10 Oct 2017
NHMRC grants October 2017 | Jason Kwong | Metagenomics for Infectious Diseases
Jason Kwong, Department of Infectious Diseases, Austin Health, MDU PHL, Peter Doherty Institute for Infection & Immunity
NHMRC Early Career Fellowship awarded in 2017 for four years.
The MetaFIND (Metagenomics For INfectious Diseases) project: developing clinical metagenomics to improve the healthcare of patients with infections
Clinical metagenomics is an exciting new approach using modern genome sequencing technology to analyse all the DNA in a clinical sample such as blood or a biopsy tissue sample, and determine all the organisms potentially causing an infection in that sample. Using clinical metagenomics, we hope to improve the healthcare of patients with suspected infections using this diagnostic approach, by identifying and characterising the genomes of the organisms causing the infections with a single diagnostic test, without the need to culture or grow the organisms in the microbiology laboratory.

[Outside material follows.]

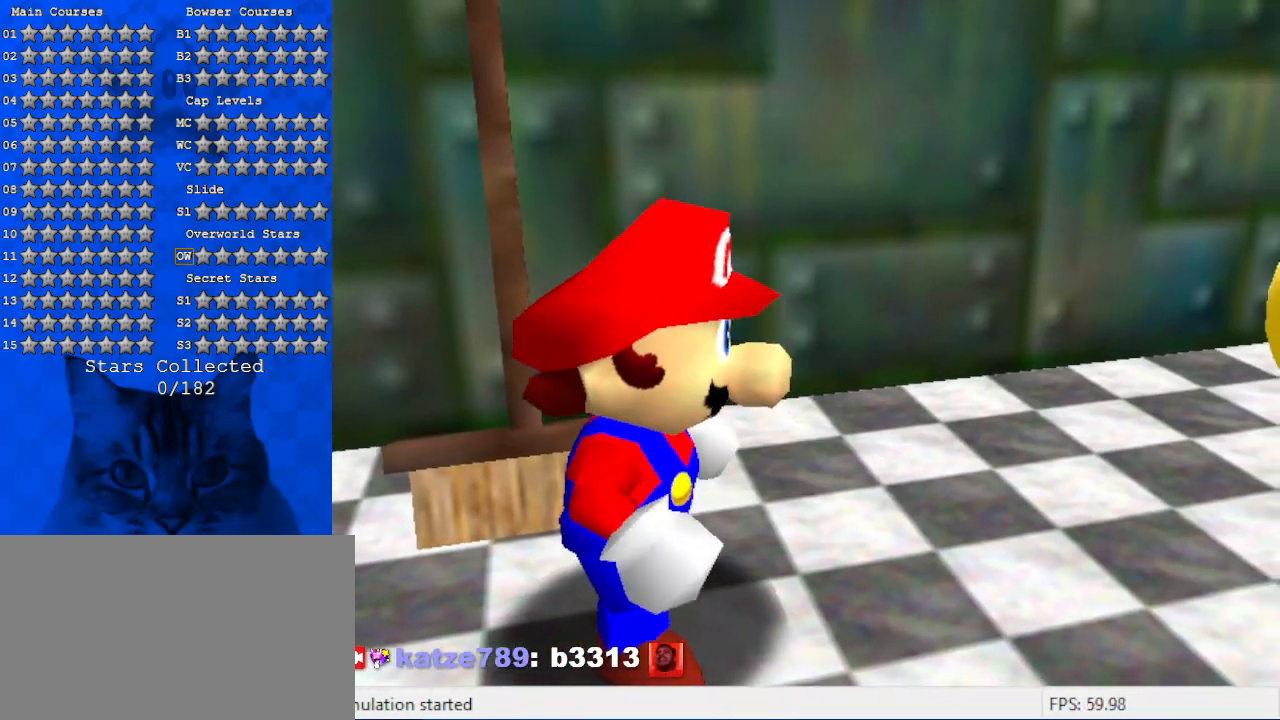
{"keys": ["right", "up"], "events": [[400, "up", "down"]]}
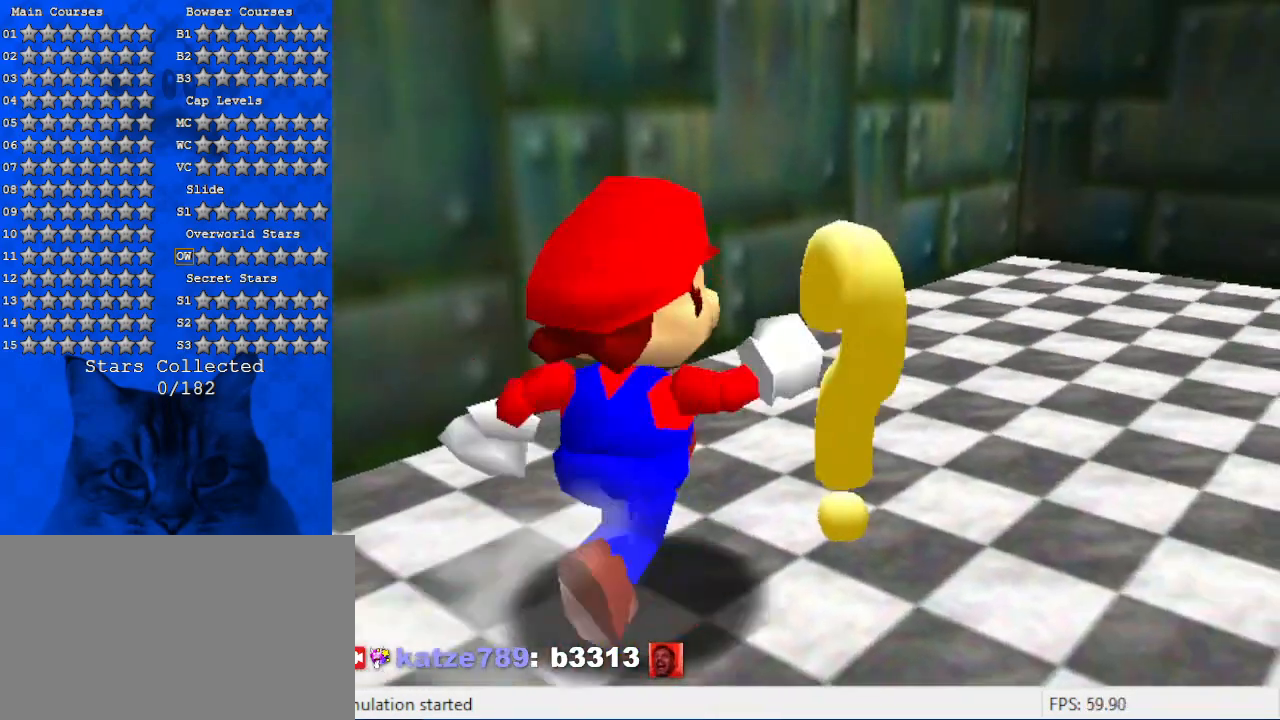
{"keys": [], "events": [[134, "up", "up"], [400, "right", "up"]]}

Case example: a 14 year old boy presented to hospital with meningitis resulting in multiple seizures. Despite more than 50 diagnostic tests, the cause of his meningitis remained unknown. Due to the severity of his infection, he was commenced empirically on several antibiotics as well as immunosuppressive medications due to concern about an autoimmune condition causing meningitis. As a last resort, using clinical metagenomics, the boy was found to have a bacterial infection that was not able to be cultured in the laboratory. He was subsequently commenced on the appropriate antibiotic treatment and made a complete recovery.

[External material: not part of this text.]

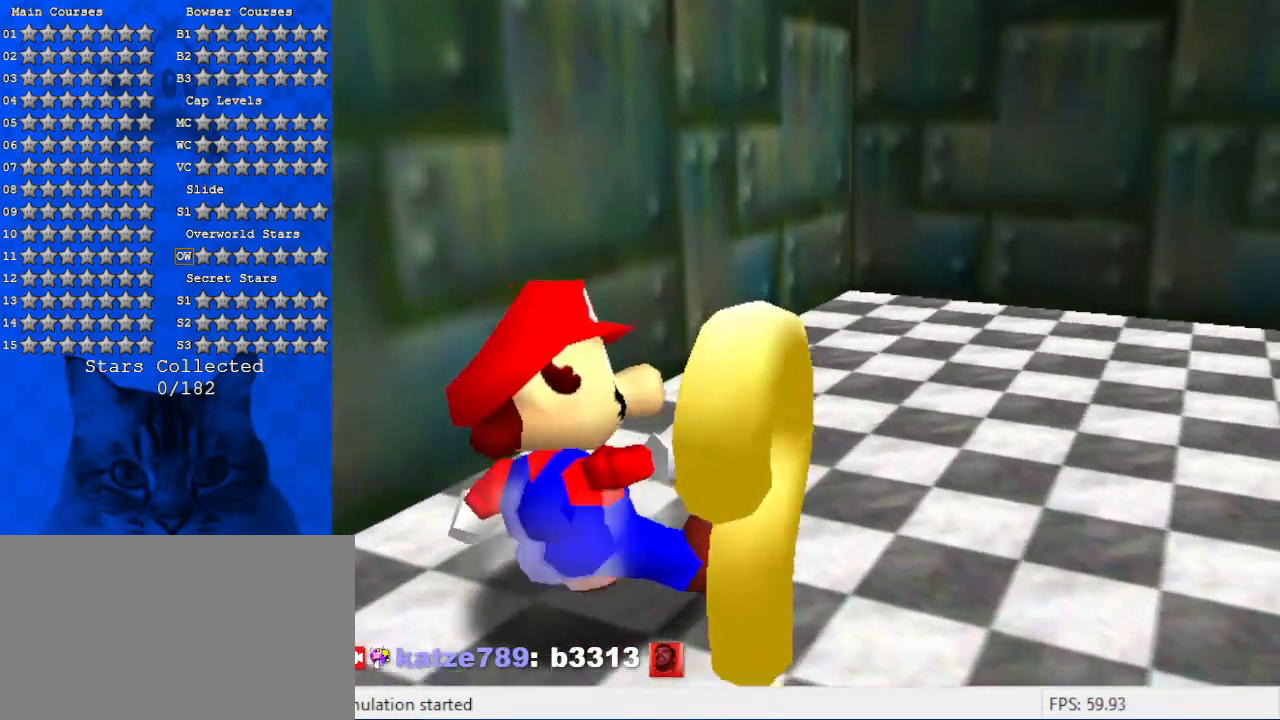
{"keys": ["ctrl"], "events": [[34, "down", "down"], [34, "right", "down"], [200, "right", "up"], [434, "ctrl", "down"], [467, "down", "up"]]}
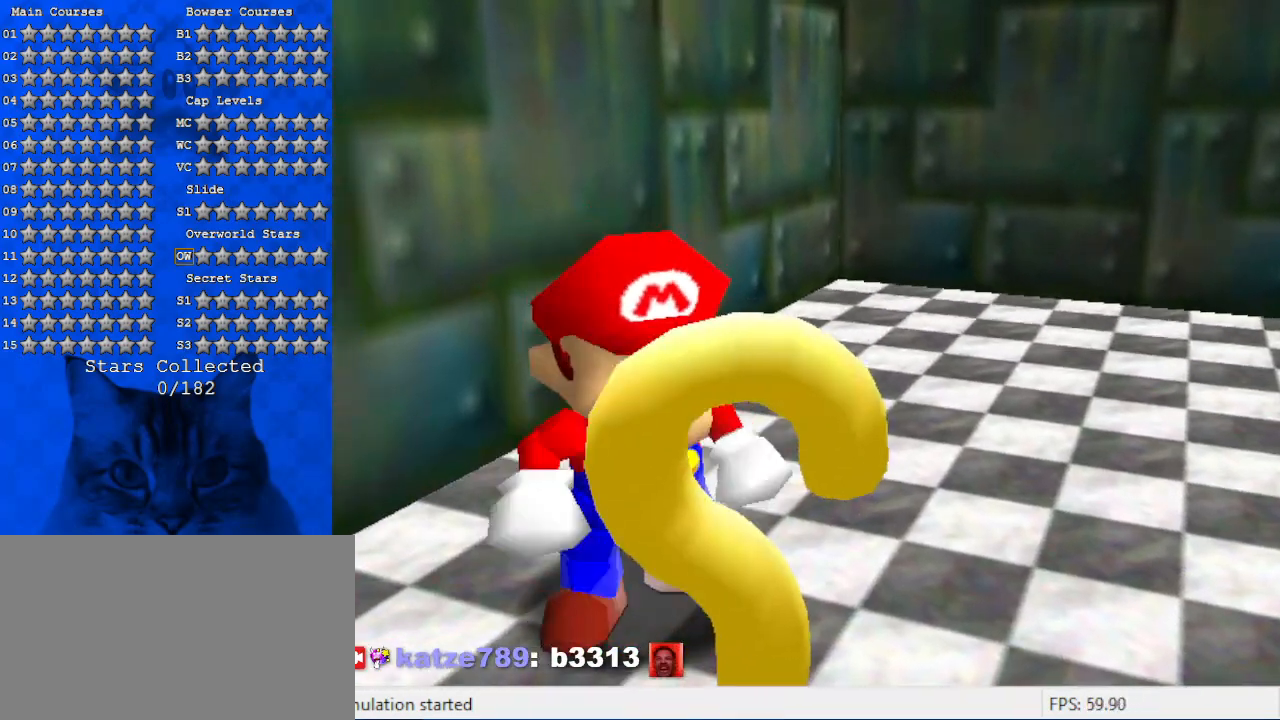
{"keys": [], "events": [[67, "ctrl", "up"]]}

Infections are among the most common causes of morbidity and mortality in modern healthcare, with between 33-50% of hospitalised patients being prescribed anti-infective treatment at any time. Accurate diagnosis of not only the clinical syndrome (e.g. meningitis), but also the infecting organism (e.g. Neisseria meningitidis – “meningococcus”) are critical to enable targeted, effective and efficient treatment. Without a clear diagnosis, clinicians have to “guess” the most likely cause or causes of the infection and start treatment presumptively.

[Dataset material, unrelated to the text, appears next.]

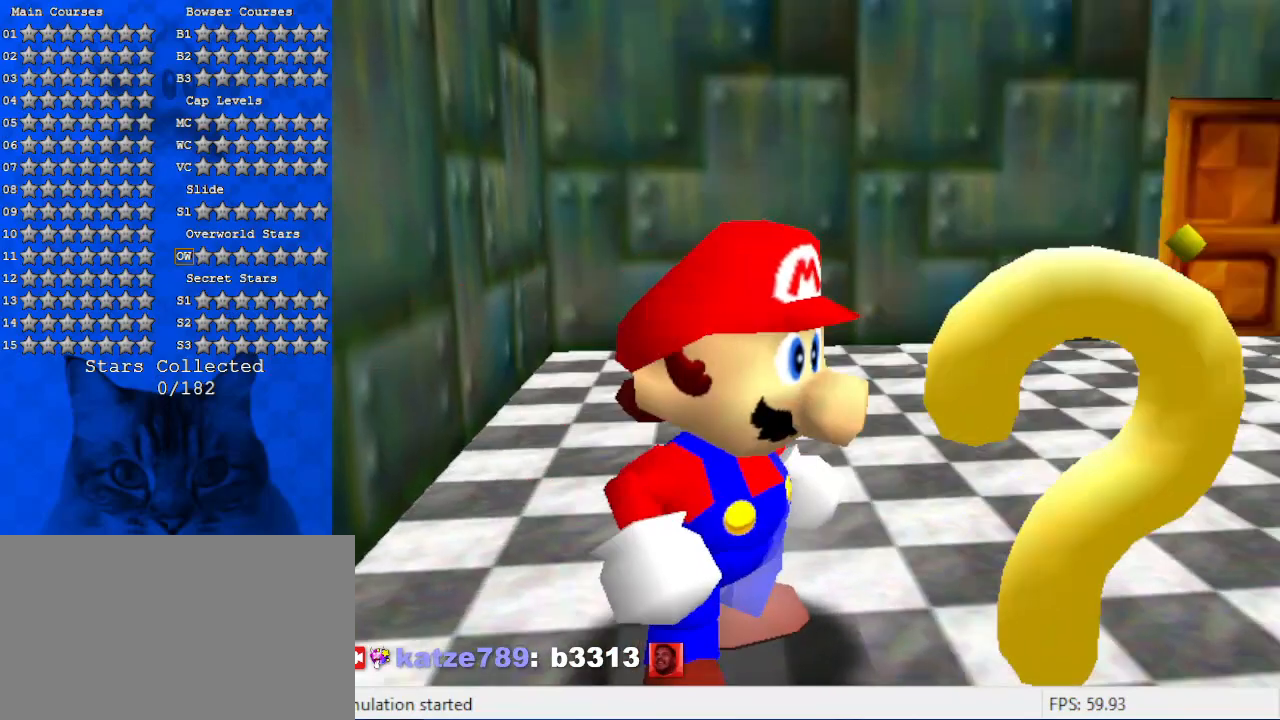
{"keys": [], "events": []}
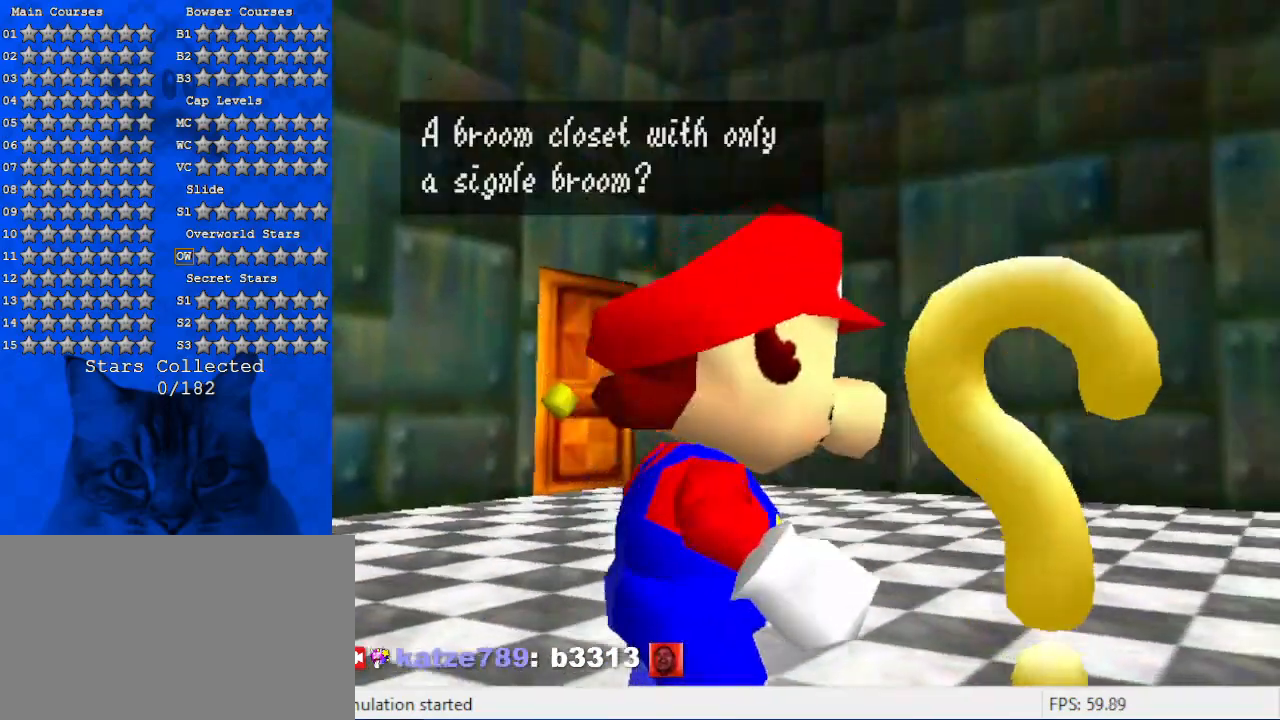
{"keys": [], "events": []}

Such empiric treatments are often excessively “broad-spectrum” to cover all likely possible infections, resulting in unnecessary patient exposure to potentially toxic antibiotics and promoting development of “superbugs” – infections resistant to our commonly-used antibiotics. Healthcare costs can be significantly inflated with empiric treatment, with the cost of broad-spectrum treatment for a severe infection due to a possible virus, bacterium, fungus or parasite potentially exceeding $1000 per day for the anti-infective treatment alone.
Culture (reproducing growth in a laboratory) of the infecting organism has historically been the cornerstone of infection diagnosis in hospital and clinical microbiology laboratories, particularly for bacteria and fungi, though there are a number of situations where this is difficult, unsuccessful or not possible. In these instances, identifying the infection relies heavily on DNA-based tests, such as nucleic acid amplification tests (NAAT), which search for a short DNA segment unique to a single organism species. Detection of that DNA segment indicates presence of that organism. However, these methods can erroneously miss some critical infections, and a result for one organism does not provide information about the presence or absence of another infection.
Metagenomics is the study of all the genetic material (DNA) present in a sample, including both human and infecting organism(s). Whole-genome metagenomic sequencing of clinical specimens has shown promise in diagnosis of culture-negative infections. In contrast to searching for a single gene target, whole-genome metagenomics examines all the DNA in the sample for multiple DNA signatures that can identify the organism.
It also facilitates reconstruction of the genome of the infection present, containing hundreds to thousands of genes.
There are a number of advantages of whole-genome metagenomics over other DNA tests such as NAAT. Firstly, it offers the ability to search for multiple viral, bacterial, fungal and parasitic infections concurrently from a single sample, alleviating the need to perform separate tests (often >20) for each possible infecting organism. Secondly, it provides the capacity to diagnose novel infections where other diagnostic tests have not yet been established.
Third, by reconstructing the genome of the infecting organism, additional detailed information such as the species present, the strain-type of the infection, the likelihood of transmission from other patients, and the presence of antibiotic resistance genes can be gleaned to inform epidemiological surveillance for outbreaks, infection control measures to prevent spread of the infection, and targeted anti-infective treatment.
Currently, using non-metagenomic methods, obtaining this information is not possible without in vitro culture of the organism. Metagenomics also offers improved sensitivity, as organisms can be identified by multiple DNA signatures, in contrast to a single target sequence with NAAT for example, which may have been altered or fragmented in the pre-testing process.